Conclusions and outlooks
Automatic adaptation of the spectrogram
As an alternative to the entropy-based criterion, in section 3.7 we introduce a further benchmark to determine the best local resolution of a spectrogram, based on the classification algorithm in [Röbel et al., 2004]: its features are analyzed using of some tests in section 4.2 showing that this is a valid and interpretable strategy for spectrogram adjustment. Appropriate validation of this method requires a further experimental phase: the efficient communication between the classification algorithm and our adaptive framework will require major implementation changes, thus becoming a task for future research activities in this direction.

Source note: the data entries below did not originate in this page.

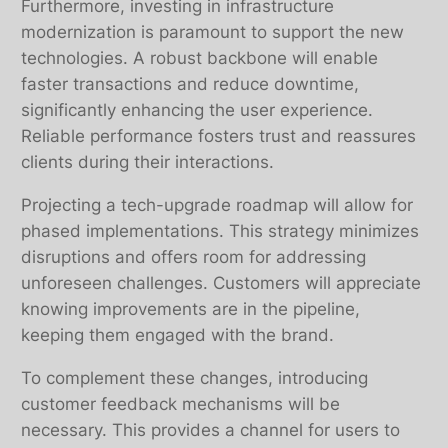
Furthermore, investing in infrastructure
modernization is paramount to support the new
technologies. A robust backbone will enable
faster transactions and reduce downtime,
significantly enhancing the user experience.
Reliable performance fosters trust and reassures
clients during their interactions.
Projecting a tech-upgrade roadmap will allow for
phased implementations. This strategy minimizes
disruptions and offers room for addressing
unforeseen challenges. Customers will appreciate
knowing improvements are in the pipeline,
keeping them engaged with the brand.
To complement these changes, introducing
customer feedback mechanisms will be
necessary. This provides a channel for users to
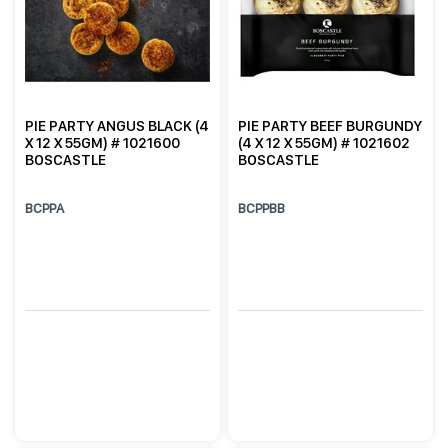
PIE PARTY ANGUS BLACK (4
PIE PARTY BEEF BURGUNDY
X 12 X 55GM) # 1021600
(4 X 12 X 55GM) # 1021602
BOSCASTLE
BOSCASTLE
BCPPA
BCPPBB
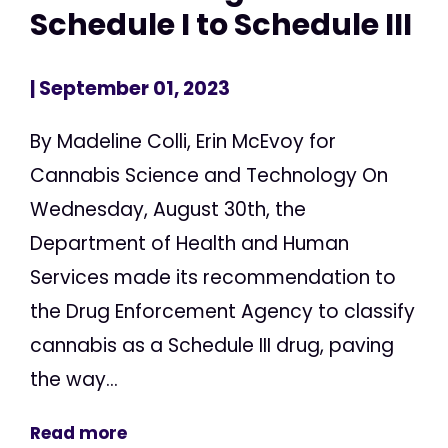
Schedule I to Schedule III
| September 01, 2023
By Madeline Colli, Erin McEvoy for
Cannabis Science and Technology On
Wednesday, August 30th, the
Department of Health and Human
Services made its recommendation to
the Drug Enforcement Agency to classify
cannabis as a Schedule III drug, paving
the way...
Read more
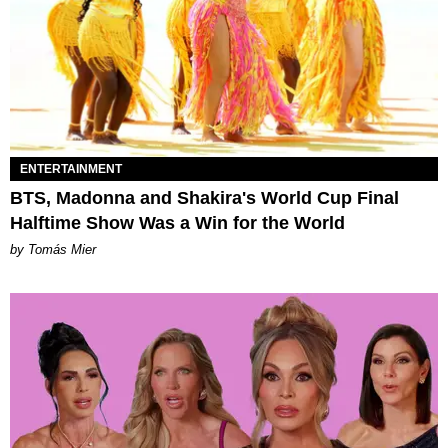
ENTERTAINMENT
BTS, Madonna and Shakira's World Cup Final
Halftime Show Was a Win for the World
by Tomás Mier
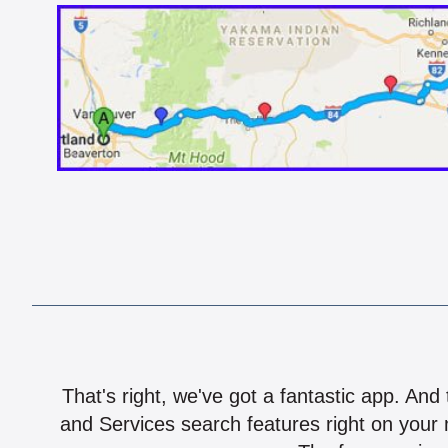
That's right, we've got a fantastic app. And
and Services search features right on your 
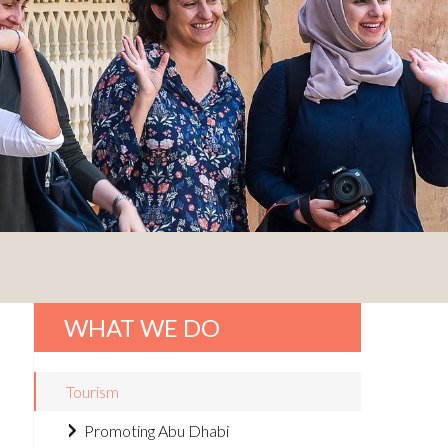
WHAT WE DO
Tourism
Promoting Abu Dhabi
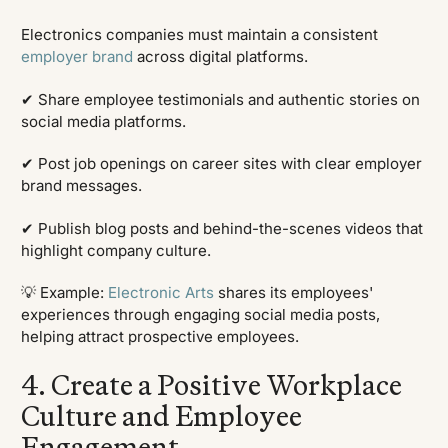
Electronics companies must maintain a consistent
employer brand
across digital platforms.
✔ Share employee testimonials and authentic stories on
social media platforms.
✔ Post job openings on career sites with clear employer
brand messages.
✔ Publish blog posts and behind-the-scenes videos that
highlight company culture.
💡 Example:
Electronic Arts
shares its employees'
experiences through engaging social media posts,
helping attract prospective employees.
4. Create a Positive Workplace
Culture and Employee
Engagement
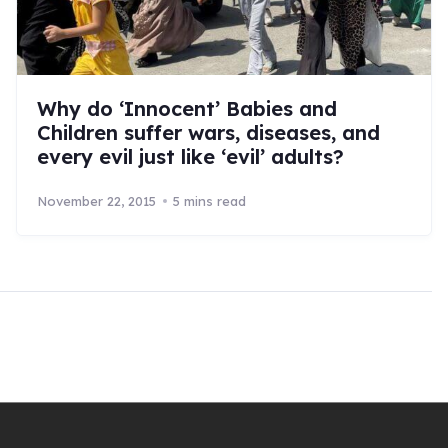
Why do ‘Innocent’ Babies and
Children suffer wars, diseases, and
every evil just like ‘evil’ adults?
November 22, 2015
5 mins read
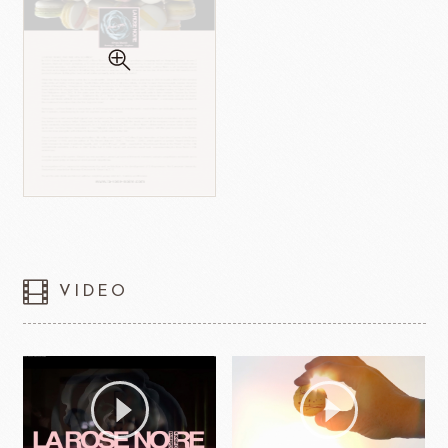
VIDEO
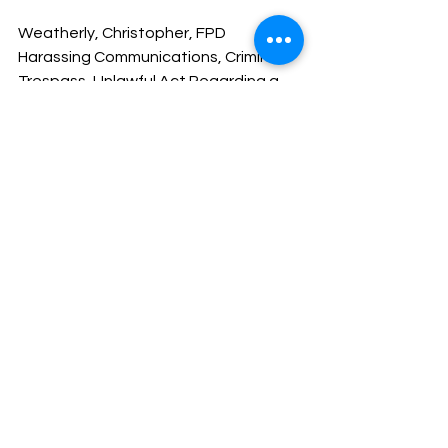
Weatherly, Christopher, FPD 
Harassing Communications, Criminal 
Trespass, Unlawful Act Regarding a 
Computer
Mitchell, Kevin, of Arkadelphia, 
Contempt Failure to Pay
I hope everyone has a great weekend.
Stay safe and God Bless You!
Sheriff Mike Knoedl
Message From The Sheriff
NEWS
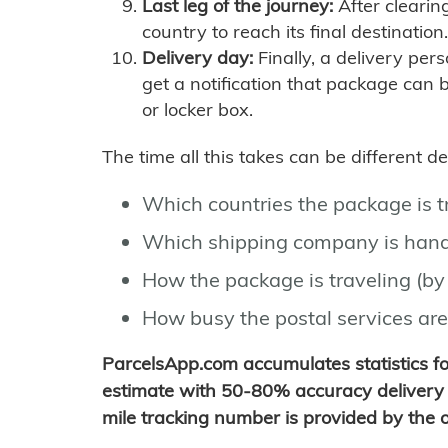
Last leg of the journey:
After clearin
country to reach its final destination.
Delivery day:
Finally, a delivery per
get a notification that package can 
or locker box.
The time all this takes can be different 
Which countries the package is 
Which shipping company is hand
How the package is traveling (by 
How busy the postal services are
ParcelsApp.com accumulates statistics 
estimate with 50-80% accuracy delivery 
mile tracking number is provided by the or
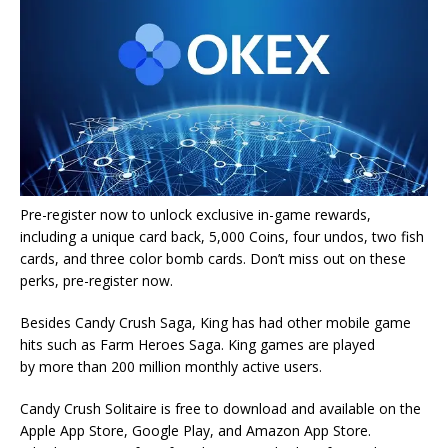
Pre-register now to unlock exclusive in-game rewards,
including a unique card back, 5,000 Coins, four undos, two fish
cards, and three color bomb cards. Don’t miss out on these
perks, pre-register now.
Besides Candy Crush Saga, King has had other mobile game
hits such as Farm Heroes Saga. King games are played
by more than 200 million monthly active users.
Candy Crush Solitaire is free to download and available on the
Apple App Store, Google Play, and Amazon App Store.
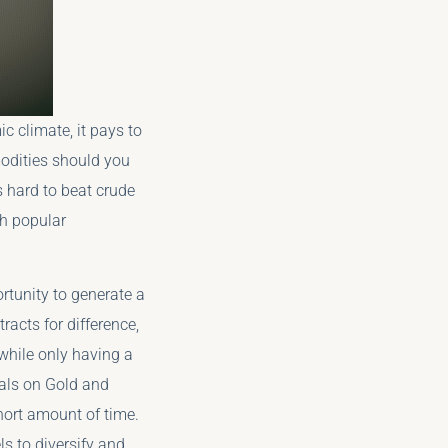
ic climate, it pays to
odities should you
s hard to beat crude
ch popular
tunity to generate a
acts for difference,
 while only having a
nals on Gold and
short amount of time.
ls to diversify and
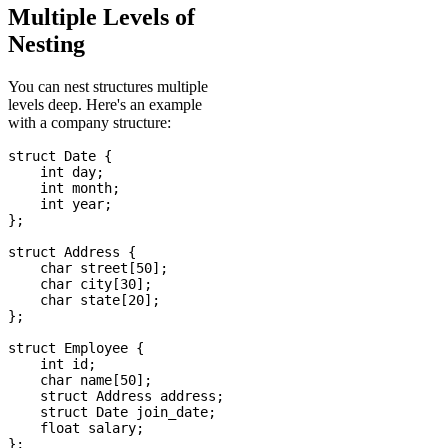
Multiple Levels of
Nesting
You can nest structures multiple
levels deep. Here's an example
with a company structure:
struct Date {

    int day;

    int month;

    int year;

};

struct Address {

    char street[50];

    char city[30];

    char state[20];

};

struct Employee {

    int id;

    char name[50];

    struct Address address;

    struct Date join_date;

    float salary;
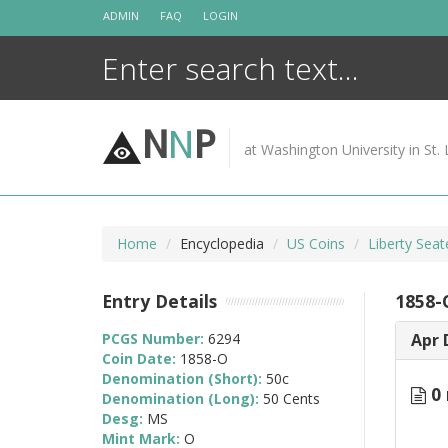
Skip
ADMIN
FAQ
LOGIN
to
content
N
N
P
at Washington University in St. 
Home
Encyclopedia
US Coins
Liberty Seat
Entry Details
1858-
PCGS Number:
6294
Apr 
Coin Date:
1858-O
Denomination (Short):
50c
0 
Denomination (Long):
50 Cents
Desg:
MS
Mint Mark:
O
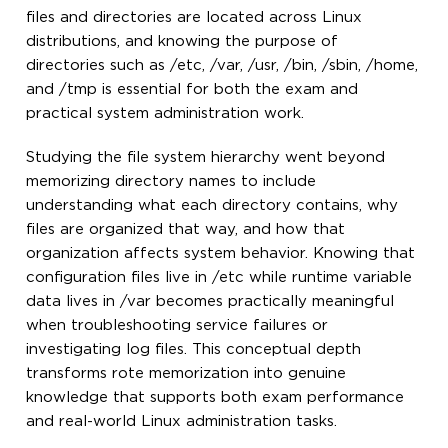
files and directories are located across Linux
distributions, and knowing the purpose of
directories such as /etc, /var, /usr, /bin, /sbin, /home,
and /tmp is essential for both the exam and
practical system administration work.
Studying the file system hierarchy went beyond
memorizing directory names to include
understanding what each directory contains, why
files are organized that way, and how that
organization affects system behavior. Knowing that
configuration files live in /etc while runtime variable
data lives in /var becomes practically meaningful
when troubleshooting service failures or
investigating log files. This conceptual depth
transforms rote memorization into genuine
knowledge that supports both exam performance
and real-world Linux administration tasks.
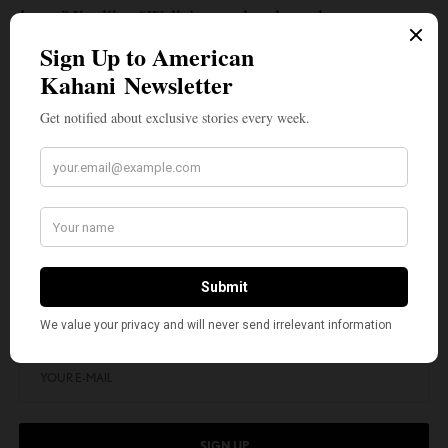
down.” I’m like, “Well, just to be clear, there was no
elevator on my way up. It can be easy once you’ve
gone up the ropes and through the jungle by
yourself, [and] you get to the top. It can be easy for a
lot of people to not build an elevator to send back
down. But I think those people don’t succeed in the
long run because then they end up being up there by
themselves.
SIGN UP TO OUR NEWSLETTER
Get notified about exclusive stories every week!
SIGN UP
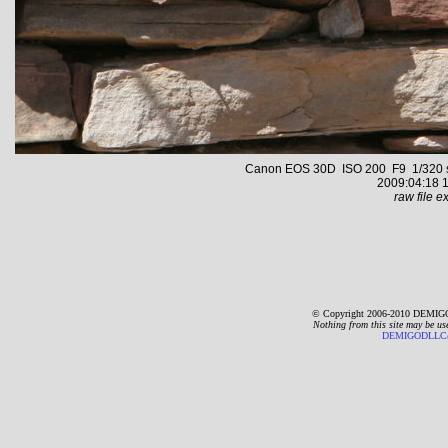
Canon EOS 30D ISO 200 F9 1/320 s 6
2009:04:18 1
raw file ex
© Copyright 2006-2010 DEMIGO
Nothing from this site may be us
DEMIGODLLC@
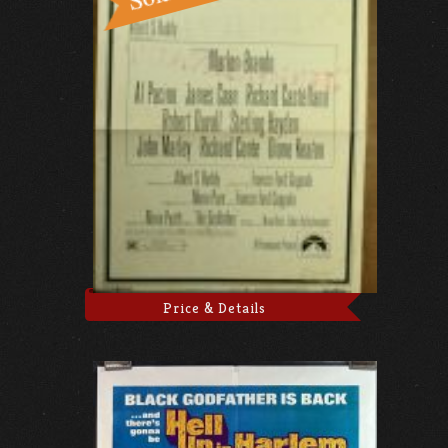
Price & Details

Reconstruction from adapted analyses
Spectral change detection
Rényi entropies are defined for probability distributions: instead of applying them to a spectrogram, we can define distributions by an appropriate collection of audio descriptors, better suited to the speech; then the change detection will take place at a descriptor level, and the single coefficients in the distributions will have a more readable relation to the analyzed signal.
Bibliography
Representation of operators in the time-frequency domain and generalized Gabor multipliers.J. 2011). Linear time variant systems and Gabor Riesz bases. Time-frequency puzzle: adaptive and multi-layer Gabor expansions. International Journal for Wavelets and Multiresolution Information Processing, 1(5):1–23. Time-frequency transfer function calculus (symbolic calculus) of linear time-varying systems (linear operators) based on a generalized underdistributed theory. Journal of Mathematical Physics.